Stored entries:

============

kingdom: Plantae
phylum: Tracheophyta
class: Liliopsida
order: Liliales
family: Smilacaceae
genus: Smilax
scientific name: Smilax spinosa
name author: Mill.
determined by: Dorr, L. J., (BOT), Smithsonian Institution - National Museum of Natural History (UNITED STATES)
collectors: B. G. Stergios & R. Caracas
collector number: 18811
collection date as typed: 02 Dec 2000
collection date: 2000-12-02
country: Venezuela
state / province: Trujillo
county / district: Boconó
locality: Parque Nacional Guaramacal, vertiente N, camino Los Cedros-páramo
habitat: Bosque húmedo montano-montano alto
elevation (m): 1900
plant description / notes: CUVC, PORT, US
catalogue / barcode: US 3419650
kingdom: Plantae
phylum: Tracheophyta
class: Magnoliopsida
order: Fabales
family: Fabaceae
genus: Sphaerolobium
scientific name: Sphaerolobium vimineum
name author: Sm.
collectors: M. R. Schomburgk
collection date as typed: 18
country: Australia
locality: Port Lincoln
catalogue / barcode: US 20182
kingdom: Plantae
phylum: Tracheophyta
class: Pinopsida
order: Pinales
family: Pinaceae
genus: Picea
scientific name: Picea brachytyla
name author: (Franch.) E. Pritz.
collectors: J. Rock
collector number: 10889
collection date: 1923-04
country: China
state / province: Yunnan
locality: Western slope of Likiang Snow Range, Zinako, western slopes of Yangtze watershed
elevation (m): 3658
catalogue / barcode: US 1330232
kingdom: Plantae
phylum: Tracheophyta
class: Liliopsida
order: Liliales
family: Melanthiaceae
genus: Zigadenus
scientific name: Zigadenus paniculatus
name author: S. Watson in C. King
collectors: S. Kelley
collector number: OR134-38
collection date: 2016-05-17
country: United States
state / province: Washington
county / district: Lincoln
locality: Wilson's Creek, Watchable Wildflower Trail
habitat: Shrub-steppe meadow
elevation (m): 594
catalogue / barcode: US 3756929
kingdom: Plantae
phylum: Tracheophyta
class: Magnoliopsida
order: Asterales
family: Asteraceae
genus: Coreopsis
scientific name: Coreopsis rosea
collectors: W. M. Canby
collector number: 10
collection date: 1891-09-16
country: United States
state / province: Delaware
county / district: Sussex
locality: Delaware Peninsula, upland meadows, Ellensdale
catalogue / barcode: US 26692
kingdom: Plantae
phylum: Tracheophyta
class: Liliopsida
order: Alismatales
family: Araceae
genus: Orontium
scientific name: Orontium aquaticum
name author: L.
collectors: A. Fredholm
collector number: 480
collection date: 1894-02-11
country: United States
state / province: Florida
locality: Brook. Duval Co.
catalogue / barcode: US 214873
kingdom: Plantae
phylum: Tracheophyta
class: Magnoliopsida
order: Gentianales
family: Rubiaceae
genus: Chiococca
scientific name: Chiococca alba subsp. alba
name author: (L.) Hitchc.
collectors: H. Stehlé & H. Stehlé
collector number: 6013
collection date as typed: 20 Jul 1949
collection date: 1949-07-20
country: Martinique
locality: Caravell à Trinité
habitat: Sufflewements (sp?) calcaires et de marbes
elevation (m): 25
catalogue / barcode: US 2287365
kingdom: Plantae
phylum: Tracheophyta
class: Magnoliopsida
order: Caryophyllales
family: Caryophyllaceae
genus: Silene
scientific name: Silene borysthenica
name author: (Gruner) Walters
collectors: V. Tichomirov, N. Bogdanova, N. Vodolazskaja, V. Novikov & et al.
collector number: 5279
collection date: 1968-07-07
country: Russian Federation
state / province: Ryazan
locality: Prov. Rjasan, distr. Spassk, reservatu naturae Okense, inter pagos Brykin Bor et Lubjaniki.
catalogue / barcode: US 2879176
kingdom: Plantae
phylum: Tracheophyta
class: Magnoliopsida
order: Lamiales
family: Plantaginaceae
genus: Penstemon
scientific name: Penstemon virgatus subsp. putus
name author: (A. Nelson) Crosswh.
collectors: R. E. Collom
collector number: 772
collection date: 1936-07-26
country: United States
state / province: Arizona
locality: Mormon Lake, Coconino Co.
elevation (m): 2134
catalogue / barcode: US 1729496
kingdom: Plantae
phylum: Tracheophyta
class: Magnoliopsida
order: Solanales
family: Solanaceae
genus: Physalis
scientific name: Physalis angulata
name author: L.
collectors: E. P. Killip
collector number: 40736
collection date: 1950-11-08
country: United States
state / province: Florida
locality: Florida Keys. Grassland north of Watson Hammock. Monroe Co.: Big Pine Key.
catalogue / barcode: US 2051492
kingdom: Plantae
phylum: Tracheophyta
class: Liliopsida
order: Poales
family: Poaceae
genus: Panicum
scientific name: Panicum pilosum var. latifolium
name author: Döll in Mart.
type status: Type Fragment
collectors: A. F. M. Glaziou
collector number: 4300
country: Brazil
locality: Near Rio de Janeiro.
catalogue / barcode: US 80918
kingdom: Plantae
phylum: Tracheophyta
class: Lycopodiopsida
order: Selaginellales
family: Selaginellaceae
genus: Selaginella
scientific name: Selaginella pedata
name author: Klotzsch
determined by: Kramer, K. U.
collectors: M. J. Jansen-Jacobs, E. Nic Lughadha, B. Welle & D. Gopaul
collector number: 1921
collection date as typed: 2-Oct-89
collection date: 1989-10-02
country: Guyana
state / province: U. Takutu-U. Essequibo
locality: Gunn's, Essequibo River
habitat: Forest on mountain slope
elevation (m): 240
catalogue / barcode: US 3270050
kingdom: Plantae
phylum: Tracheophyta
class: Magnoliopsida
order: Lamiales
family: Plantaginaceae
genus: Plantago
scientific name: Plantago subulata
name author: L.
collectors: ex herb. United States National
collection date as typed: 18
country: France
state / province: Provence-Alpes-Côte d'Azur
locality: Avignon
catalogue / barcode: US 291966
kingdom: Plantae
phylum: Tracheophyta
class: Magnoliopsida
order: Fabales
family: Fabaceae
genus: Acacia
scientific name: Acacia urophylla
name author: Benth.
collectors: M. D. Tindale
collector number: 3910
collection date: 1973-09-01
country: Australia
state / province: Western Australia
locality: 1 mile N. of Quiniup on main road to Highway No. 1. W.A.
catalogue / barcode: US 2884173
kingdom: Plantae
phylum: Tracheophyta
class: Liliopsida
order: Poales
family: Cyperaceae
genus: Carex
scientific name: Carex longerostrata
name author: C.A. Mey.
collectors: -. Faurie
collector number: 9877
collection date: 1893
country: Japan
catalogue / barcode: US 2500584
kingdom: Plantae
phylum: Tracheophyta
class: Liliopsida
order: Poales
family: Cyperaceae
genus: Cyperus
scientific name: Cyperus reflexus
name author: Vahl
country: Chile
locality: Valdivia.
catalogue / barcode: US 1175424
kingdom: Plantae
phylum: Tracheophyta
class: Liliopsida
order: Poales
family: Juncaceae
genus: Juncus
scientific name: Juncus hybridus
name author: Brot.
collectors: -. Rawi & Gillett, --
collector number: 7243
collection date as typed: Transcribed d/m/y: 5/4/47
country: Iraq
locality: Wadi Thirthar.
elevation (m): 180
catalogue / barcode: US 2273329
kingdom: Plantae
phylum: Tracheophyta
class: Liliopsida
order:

============

_TO BE DONE_
Please copy out all of the rows above word for word.

_THE OUTPUT_
kingdom: Plantae
phylum: Tracheophyta
class: Liliopsida
order: Liliales
family: Smilacaceae
genus: Smilax
scientific name: Smilax spinosa
name author: Mill.
determined by: Dorr, L. J., (BOT), Smithsonian Institution - National Museum of Natural History (UNITED STATES)
collectors: B. G. Stergios & R. Caracas
collector number: 18811
collection date as typed: 02 Dec 2000
collection date: 2000-12-02
country: Venezuela
state / province: Trujillo
county / district: Boconó
locality: Parque Nacional Guaramacal, vertiente N, camino Los Cedros-páramo
habitat: Bosque húmedo montano-montano alto
elevation (m): 1900
plant description / notes: CUVC, PORT, US
catalogue / barcode: US 3419650
kingdom: Plantae
phylum: Tracheophyta
class: Magnoliopsida
order: Fabales
family: Fabaceae
genus: Sphaerolobium
scientific name: Sphaerolobium vimineum
name author: Sm.
collectors: M. R. Schomburgk
collection date as typed: 18
country: Australia
locality: Port Lincoln
catalogue / barcode: US 20182
kingdom: Plantae
phylum: Tracheophyta
class: Pinopsida
order: Pinales
family: Pinaceae
genus: Picea
scientific name: Picea brachytyla
name author: (Franch.) E. Pritz.
collectors: J. Rock
collector number: 10889
collection date: 1923-04
country: China
state / province: Yunnan
locality: Western slope of Likiang Snow Range, Zinako, western slopes of Yangtze watershed
elevation (m): 3658
catalogue / barcode: US 1330232
kingdom: Plantae
phylum: Tracheophyta
class: Liliopsida
order: Liliales
family: Melanthiaceae
genus: Zigadenus
scientific name: Zigadenus paniculatus
name author: S. Watson in C. King
collectors: S. Kelley
collector number: OR134-38
collection date: 2016-05-17
country: United States
state / province: Washington
county / district: Lincoln
locality: Wilson's Creek, Watchable Wildflower Trail
habitat: Shrub-steppe meadow
elevation (m): 594
catalogue / barcode: US 3756929
kingdom: Plantae
phylum: Tracheophyta
class: Magnoliopsida
order: Asterales
family: Asteraceae
genus: Coreopsis
scientific name: Coreopsis rosea
collectors: W. M. Canby
collector number: 10
collection date: 1891-09-16
country: United States
state / province: Delaware
county / district: Sussex
locality: Delaware Peninsula, upland meadows, Ellensdale
catalogue / barcode: US 26692
kingdom: Plantae
phylum: Tracheophyta
class: Liliopsida
order: Alismatales
family: Araceae
genus: Orontium
scientific name: Orontium aquaticum
name author: L.
collectors: A. Fredholm
collector number: 480
collection date: 1894-02-11
country: United States
state / province: Florida
locality: Brook. Duval Co.
catalogue / barcode: US 214873
kingdom: Plantae
phylum: Tracheophyta
class: Magnoliopsida
order: Gentianales
family: Rubiaceae
genus: Chiococca
scientific name: Chiococca alba subsp. alba
name author: (L.) Hitchc.
collectors: H. Stehlé & H. Stehlé
collector number: 6013
collection date as typed: 20 Jul 1949
collection date: 1949-07-20
country: Martinique
locality: Caravell à Trinité
habitat: Sufflewements (sp?) calcaires et de marbes
elevation (m): 25
catalogue / barcode: US 2287365
kingdom: Plantae
phylum: Tracheophyta
class: Magnoliopsida
order: Caryophyllales
family: Caryophyllaceae
genus: Silene
scientific name: Silene borysthenica
name author: (Gruner) Walters
collectors: V. Tichomirov, N. Bogdanova, N. Vodolazskaja, V. Novikov & et al.
collector number: 5279
collection date: 1968-07-07
country: Russian Federation
state / province: Ryazan
locality: Prov. Rjasan, distr. Spassk, reservatu naturae Okense, inter pagos Brykin Bor et Lubjaniki.
catalogue / barcode: US 2879176
kingdom: Plantae
phylum: Tracheophyta
class: Magnoliopsida
order: Lamiales
family: Plantaginaceae
genus: Penstemon
scientific name: Penstemon virgatus subsp. putus
name author: (A. Nelson) Crosswh.
collectors: R. E. Collom
collector number: 772
collection date: 1936-07-26
country: United States
state / province: Arizona
locality: Mormon Lake, Coconino Co.
elevation (m): 2134
catalogue / barcode: US 1729496
kingdom: Plantae
phylum: Tracheophyta
class: Magnoliopsida
order: Solanales
family: Solanaceae
genus: Physalis
scientific name: Physalis angulata
name author: L.
collectors: E. P. Killip
collector number: 40736
collection date: 1950-11-08
country: United States
state / province: Florida
locality: Florida Keys. Grassland north of Watson Hammock. Monroe Co.: Big Pine Key.
catalogue / barcode: US 2051492
kingdom: Plantae
phylum: Tracheophyta
class: Liliopsida
order: Poales
family: Poaceae
genus: Panicum
scientific name: Panicum pilosum var. latifolium
name author: Döll in Mart.
type status: Type Fragment
collectors: A. F. M. Glaziou
collector number: 4300
country: Brazil
locality: Near Rio de Janeiro.
catalogue / barcode: US 80918
kingdom: Plantae
phylum: Tracheophyta
class: Lycopodiopsida
order: Selaginellales
family: Selaginellaceae
genus: Selaginella
scientific name: Selaginella pedata
name author: Klotzsch
determined by: Kramer, K. U.
collectors: M. J. Jansen-Jacobs, E. Nic Lughadha, B. Welle & D. Gopaul
collector number: 1921
collection date as typed: 2-Oct-89
collection date: 1989-10-02
country: Guyana
state / province: U. Takutu-U. Essequibo
locality: Gunn's, Essequibo River
habitat: Forest on mountain slope
elevation (m): 240
catalogue / barcode: US 3270050
kingdom: Plantae
phylum: Tracheophyta
class: Magnoliopsida
order: Lamiales
family: Plantaginaceae
genus: Plantago
scientific name: Plantago subulata
name author: L.
collectors: ex herb. United States National
collection date as typed: 18
country: France
state / province: Provence-Alpes-Côte d'Azur
locality: Avignon
catalogue / barcode: US 291966
kingdom: Plantae
phylum: Tracheophyta
class: Magnoliopsida
order: Fabales
family: Fabaceae
genus: Acacia
scientific name: Acacia urophylla
name author: Benth.
collectors: M. D. Tindale
collector number: 3910
collection date: 1973-09-01
country: Australia
state / province: Western Australia
locality: 1 mile N. of Quiniup on main road to Highway No. 1. W.A.
catalogue / barcode: US 2884173
kingdom: Plantae
phylum: Tracheophyta
class: Liliopsida
order: Poales
family: Cyperaceae
genus: Carex
scientific name: Carex longerostrata
name author: C.A. Mey.
collectors: -. Faurie
collector number: 9877
collection date: 1893
country: Japan
catalogue / barcode: US 2500584
kingdom: Plantae
phylum: Tracheophyta
class: Liliopsida
order: Poales
family: Cyperaceae
genus: Cyperus
scientific name: Cyperus reflexus
name author: Vahl
country: Chile
locality: Valdivia.
catalogue / barcode: US 1175424
kingdom: Plantae
phylum: Tracheophyta
class: Liliopsida
order: Poales
family: Juncaceae
genus: Juncus
scientific name: Juncus hybridus
name author: Brot.
collectors: -. Rawi & Gillett, --
collector number: 7243
collection date as typed: Transcribed d/m/y: 5/4/47
country: Iraq
locality: Wadi Thirthar.
elevation (m): 180
catalogue / barcode: US 2273329
kingdom: Plantae
phylum: Tracheophyta
class: Liliopsida
order:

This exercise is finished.